GT 009. Antropologia da Criança: conjugando direitos e protagonismo social
Apresentação Oral em GT
Luiza Ferreira Lima
“Aprendendo a escutar”: Infância, gênero e subjetividade em duas biografias norte-americanas de crianças transgênero
O presente work se propõe a iniciar uma investigação sobre elementos organizadores da composição literária que visam dar inteligibilidade e legitimidade ao processo de formação e reivindicação de identidade de gênero de crianças transgênero em biografias publicadas nos Estados Unidos. Parte de minha pesquisa mais ampla de doutorado, que se debruça, em uma perspectiva comparada, sobre processos de subjetivação inscritos em e produzidos por biografias e autobiografias elaboradas por ou sobre pessoas transexuais e publicadas no Brasil e nos Estados Unidos, neste paper me concentro em 2 obras: “Raising My Rainbow: Adventures in raising a fabulous, gender creative son”, de Lori Duron (2013); e “Raising Ryland: Our story of parenting a transgender child with no strings attached”, de Hillary Whittington e Kristine Gasbarre (2015).
Escritos por mães e publicados nos últimos anos, tais livros surgem em um momento de intensificação do debate público sobre a articulação entre infância e transgeneridade nos Estados Unidos, e de acirramento de conflitos jurídicos levados a cabo em reivindicação de direitos referentes à identidade de gênero de crianças transgênero, em especial no contexto escolar – como envolvendo uso de nome social e pronomes escolhidos pelas crianças em documentos institucionais, acesso a banheiros, prática de educação física e enfrentamento de segregação e bullying. Subjacentes a essas dissidências estão sentidos não só de permanência ou transitoriedade de gênero, seu aspecto natural ou socialmente construído, bem como modelos de feminilidade e masculinidade, mas também sentidos de infância – constituídos por pressupostos de (in)capacidade de entendimento do mundo social, (in)comunicabilidade, (ausência de)autoconsciência. De que modo as duas publicações citadas reagem a esse contexto social tenso e a esses sentidos?

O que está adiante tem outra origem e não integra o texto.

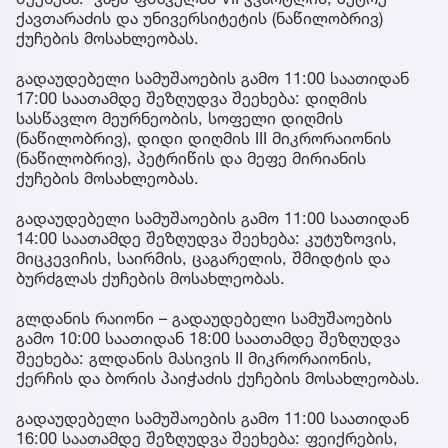
ქავთარაძის და უნივერსიტეტის (ნაწილობრივ)
ქუჩების მოსახლეობას.
გადაუდებელი სამუშაოების გამო 11:00 საათიდან
17:00 საათამდე შეზღუდვა შეეხება: დიღმის
სასწავლო მეურნეობის, სოფელი დიღმის
(ნაწილობრივ), დიდი დიღმის III მიკრორაიონის
(ნაწილობრივ), პეტრიწის და მეფე მირიანის
ქუჩების მოსახლეობას.
გადაუდებელი სამუშაოების გამო 11:00 საათიდან
14:00 საათამდე შეზღუდვა შეეხება: კუტუზოვის,
მიცკევიჩის, საირმის, ცაგარელის, შმიდტის და
ბურძგლას ქუჩების მოსახლეობას.
გლდანის რაიონი – გადაუდებელი სამუშაოების
გამო 10:00 საათიდან 18:00 საათამდე შეზღუდვა
შეეხება: გლდანის მასივის II მიკრორაიონის,
ქერჩის და ბორის პაიჭაძის ქუჩების მოსახლეობას.
გადაუდებელი სამუშაოების გამო 11:00 საათიდან
16:00 საათამდე შეზღუდვა შეეხება: ფეიქრების,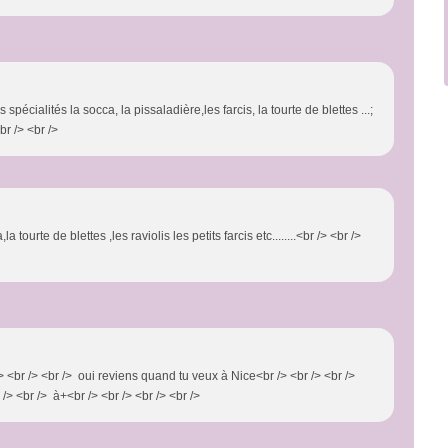
s spécialités la socca, la pissaladière,les farcis, la tourte de blettes ...;
br /> <br />
 tourte de blettes ,les raviolis les petits farcis etc........<br /> <br />
 <br /> <br /> oui reviens quand tu veux à Nice<br /> <br /> <br />
> <br /> à+<br /> <br /> <br /> <br />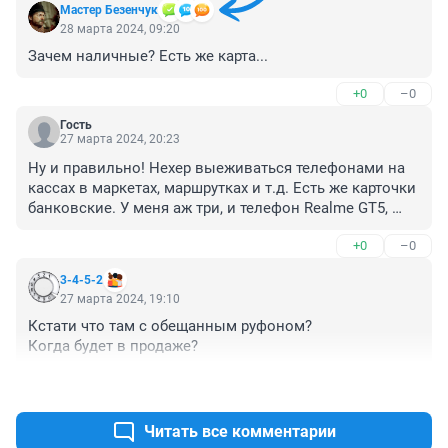
Мастер Безенчук
28 марта 2024, 09:20
Зачем наличные? Есть же карта...
+0
–0
Гость
27 марта 2024, 20:23
Ну и правильно! Нехер выеживаться телефонами на 
кассах в маркетах, маршрутках и т.д. Есть же карточки 
банковские. У меня аж три, и телефон Realme GT5, 
которым везде можно платить. Но я ведь не 
+0
–0
выделываюсь - карточкой гораздо удобнее.
3-4-5-2
27 марта 2024, 19:10
Кстати что там с обещанным руфоном?

Когда будет в продаже?
+1
–0
Читать все комментарии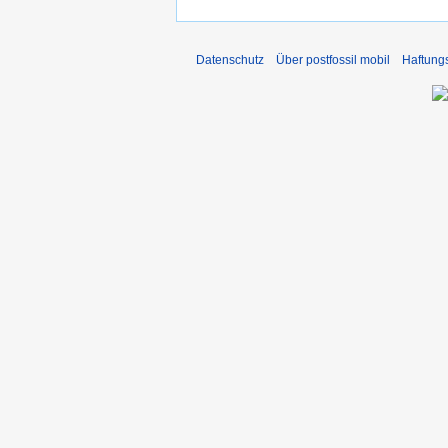
Datenschutz
Über postfossil mobil
Haftung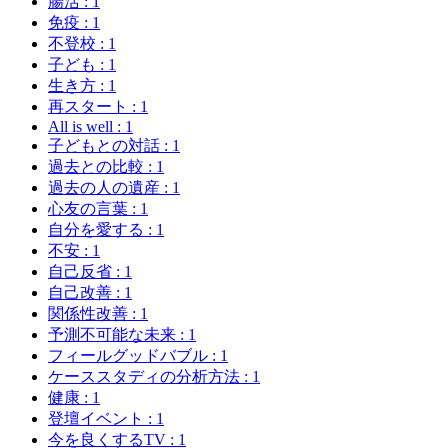
腸活
: 1
免疫
: 1
不登校
: 1
子ども
: 1
生き方
: 1
再スタート
: 1
All is well
: 1
子どもとの対話
: 1
過去との比較
: 1
過去の人の遺産
: 1
心友の言葉
: 1
自分を愛する
: 1
不安
: 1
自己反省
: 1
自己改善
: 1
関係性改善
: 1
予測不可能な未来
: 1
フィールグッドバブル
: 1
ケーススタディの分析方法
: 1
健康
: 1
登壇イベント
: 1
今を良くするTV
: 1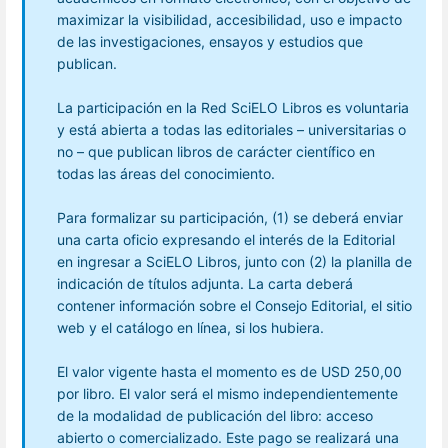
maximizar la visibilidad, accesibilidad, uso e impacto
de las investigaciones, ensayos y estudios que
publican.
La participación en la Red SciELO Libros es voluntaria
y está abierta a todas las editoriales – universitarias o
no – que publican libros de carácter científico en
todas las áreas del conocimiento.
Para formalizar su participación, (1) se deberá enviar
una carta oficio expresando el interés de la Editorial
en ingresar a SciELO Libros, junto con (2) la planilla de
indicación de títulos adjunta. La carta deberá
contener información sobre el Consejo Editorial, el sitio
web y el catálogo en línea, si los hubiera.
El valor vigente hasta el momento es de USD 250,00
por libro. El valor será el mismo independientemente
de la modalidad de publicación del libro: acceso
abierto o comercializado. Este pago se realizará una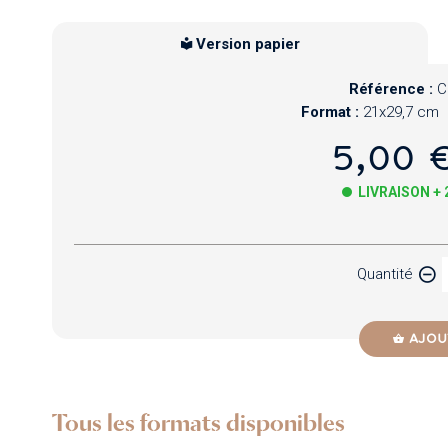
Version papier
Référence :
C
Format :
21x29,7 cm
5,00 
LIVRAISON +
Papier
Quantité
Newzik
AJOU
Tous les formats disponibles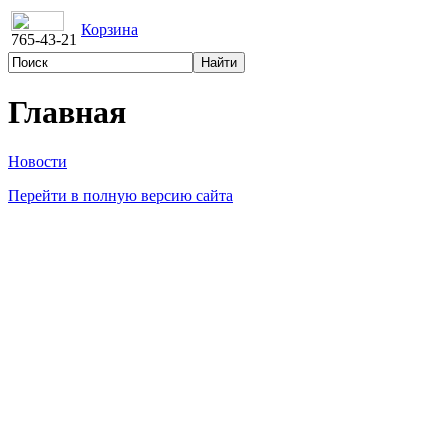
Корзина
765-43-21
Главная
Новости
Перейти в полную версию сайта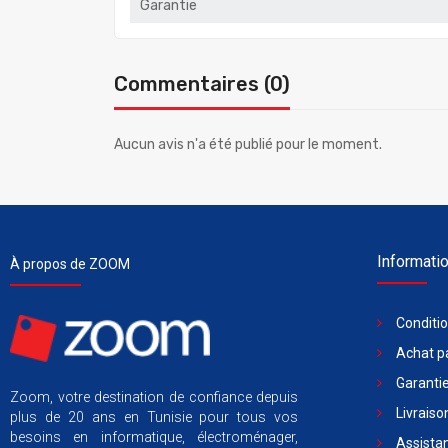
Garantie
Commentaires (0)
Aucun avis n'a été publié pour le moment.
Informati
À propos de ZOOM
Conditi
Achat pa
Garantie
Zoom, votre destination de confiance depuis
Livraiso
plus de 20 ans en Tunisie pour tous vos
besoins en informatique, électroménager,
Assista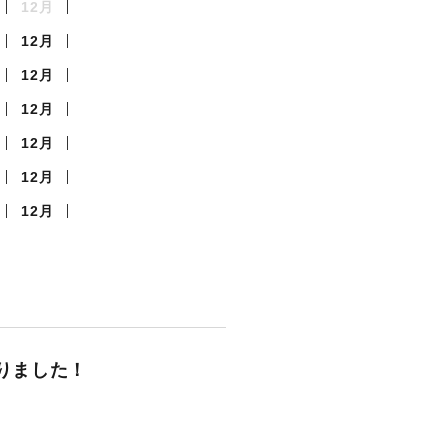
12月
12月
12月
12月
12月
12月
12月
りました！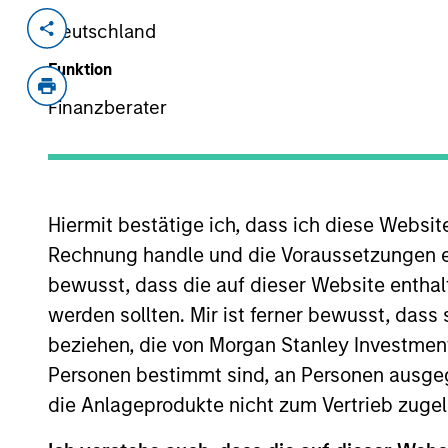
Deutschland
Invested on
Transacti
Aug 2014
Contro
Funktion
Hanwha L&C is a leading building mat
Finanzberater
production and distribution of four m
flooring materials, decorative films 
View Site
Hiermit bestätige ich, dass ich diese Websi
Rechnung handle und die Voraussetzungen 
bewusst, dass die auf dieser Website enthal
As of July 25, 2025. The above is provided
resulted in positive performance (for realiz
werden sollten. Mir ist ferner bewusst, das
above are the property of their respective
such owners. By clicking on any links shown
beziehen, die von Morgan Stanley Investmen
only as a convenience and the inclusion of 
Personen bestimmt sind, an Personen ausge
monitoring by us of any information contain
or your use of such site.
die Anlageprodukte nicht zum Vertrieb zugel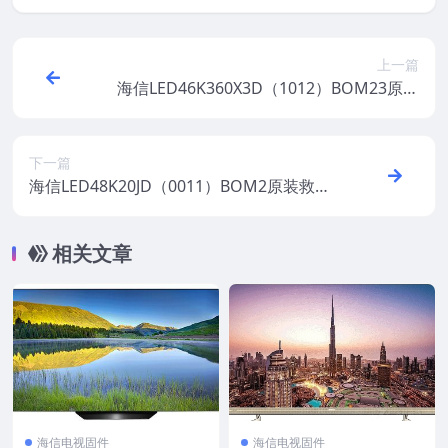
上一篇
海信LED46K360X3D（1012）BOM23原装
救砖刷机电视固件包
下一篇
海信LED48K20JD（0011）BOM2原装救砖
刷机电视固件包
相关文章
海信电视固件
海信电视固件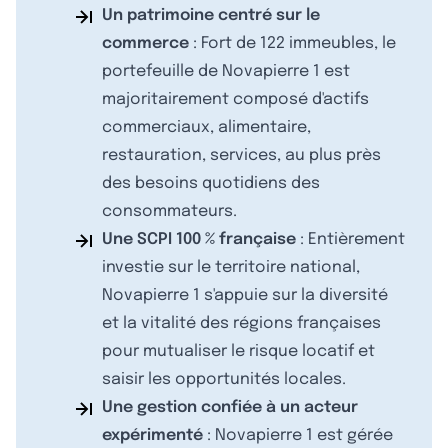
Un patrimoine centré sur le
commerce
: Fort de 122 immeubles, le
portefeuille de Novapierre 1 est
majoritairement composé d'actifs
commerciaux, alimentaire,
restauration, services, au plus près
des besoins quotidiens des
consommateurs.
Une SCPI 100 % française
: Entièrement
investie sur le territoire national,
Novapierre 1 s'appuie sur la diversité
et la vitalité des régions françaises
pour mutualiser le risque locatif et
saisir les opportunités locales.
Une gestion confiée à un acteur
expérimenté
: Novapierre 1 est gérée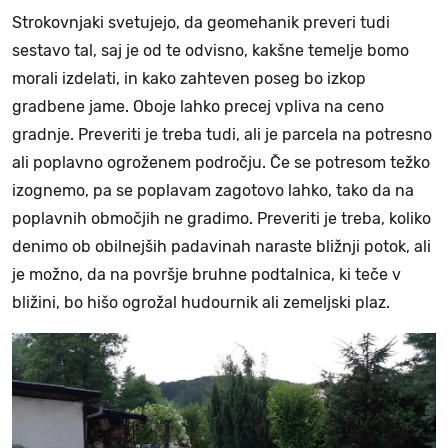
Strokovnjaki svetujejo, da geomehanik preveri tudi
sestavo tal, saj je od te odvisno, kakšne temelje bomo
morali izdelati, in kako zahteven poseg bo izkop
gradbene jame. Oboje lahko precej vpliva na ceno
gradnje. Preveriti je treba tudi, ali je parcela na potresno
ali poplavno ogroženem področju. Če se potresom težko
izognemo, pa se poplavam zagotovo lahko, tako da na
poplavnih območjih ne gradimo. Preveriti je treba, koliko
denimo ob obilnejših padavinah naraste bližnji potok, ali
je možno, da na površje bruhne podtalnica, ki teče v
bližini, bo hišo ogrožal hudournik ali zemeljski plaz.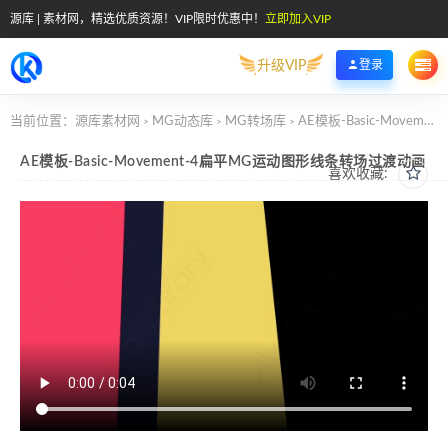
源库 | 素材网，精选优质资源！VIP限时优惠中！
立即加入VIP
升级VIP
登录
当前位置：
源库素材网
MG动态库
MG转场库
AE模板-Basic-Movement-4扁平MG运动图形线条转场过渡动画
>
>
>
AE模板-Basic-Movement-4扁平MG运动图形线条转场过渡动画
喜欢收藏: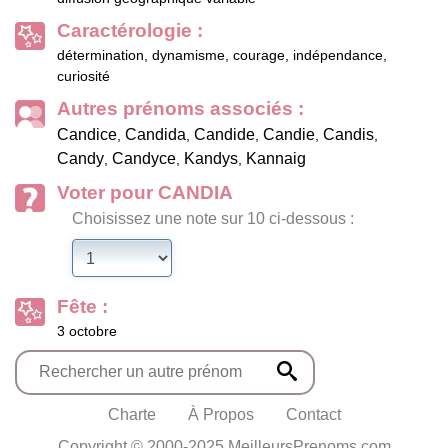
Caractérologie :
détermination, dynamisme, courage, indépendance,
curiosité
Autres prénoms associés :
Candice
Candida
Candide
Candie
Candis
,
,
,
,
,
Candy
Candyce
Kandys
Kannaig
,
,
,
Voter pour CANDIA
Choisissez une note sur 10 ci-dessous :
Fête :
3 octobre
Charte
À Propos
Contact
Copyright © 2000-2025 MeilleursPrenoms.com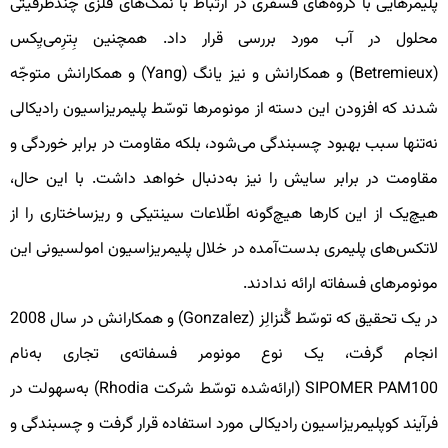
لیمرهایی با گروه‌های فسفری در ارتباط با نمک‌های فلزی چندظرفیتی
حلول در آب مورد بررسی قرار داد. همچنین بِترِمی‌یِکس
(Betremieux) و همکارانش و نیز یانگ (Yang) و همکارانش متوجّه
دند که افزودن این دسته از مونومرها توسّط پلیمریزاسیون رادیکالی
ه‌تنها سبب بهبود چسبندگی می‌شود، بلکه مقاومت در برابر خوردگی و
قاومت در برابر سایش را نیز به‌دنبال خواهد داشت. با این حال،
یچ‌یک از این کارها هیچ‌گونه اطّلاعات سینتیکی و ریزساختاری را از
اتکس‌های پلیمری بدست‌آمده در خلال پلیمریزاسیون امولسیونی این
ونومرهای فسفاته ارائه ندادند.
در یک تحقیق که توسّط گُنزالِز (Gonzalez) و همکارانش در سال 2008
نجام گرفت، یک نوع مونومر فسفاته‌ی تجاری به‌نام
SIPOMER PAM100 (ارائه‌شده توسّط شرکت Rhodia) به‌سهولت در
رآیند کوپلیمریزاسیون رادیکالی مورد استفاده قرار گرفت و چسبندگی و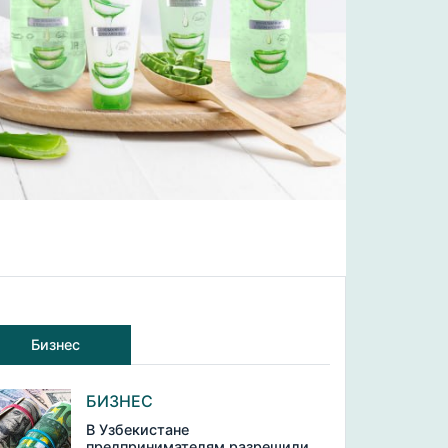
Бизнес
БИЗНЕС
В Узбекистане
предпринимателям разрешили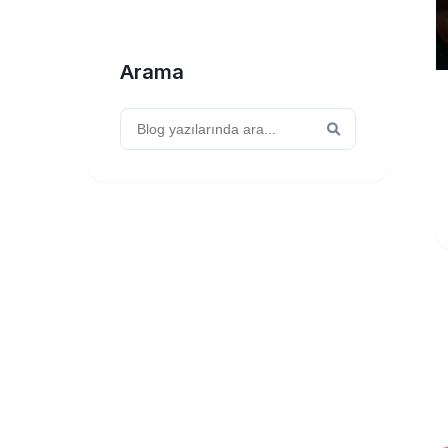
Arama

Considerando a articulação entre condições histórico-sociais que estruturam a existência da produção literária, este work é norteado pelas seguintes questões: quais representações de pessoa, infância e transgeneridade são reproduzidas e quais são questionadas nestas duas obras? Quais regimes de discursividade são acionados e quais são afastados? O que essas crianças estão comunicando sobre si, sobre quem são e como vivenciam o gênero e o corpo, quem as está levando a sério e quais são as estratégias narrativas mobilizadas pelas autoras para fazer com que o dito seja não só compreendido mas também a ele se atribua aceitabilidade? De que modo a relação entre mãe e filho marca os motivos e os caminhos da escrita e quais os efeitos desejados que esses textos assinalam em termos de constituição da subjetividade política destas crianças?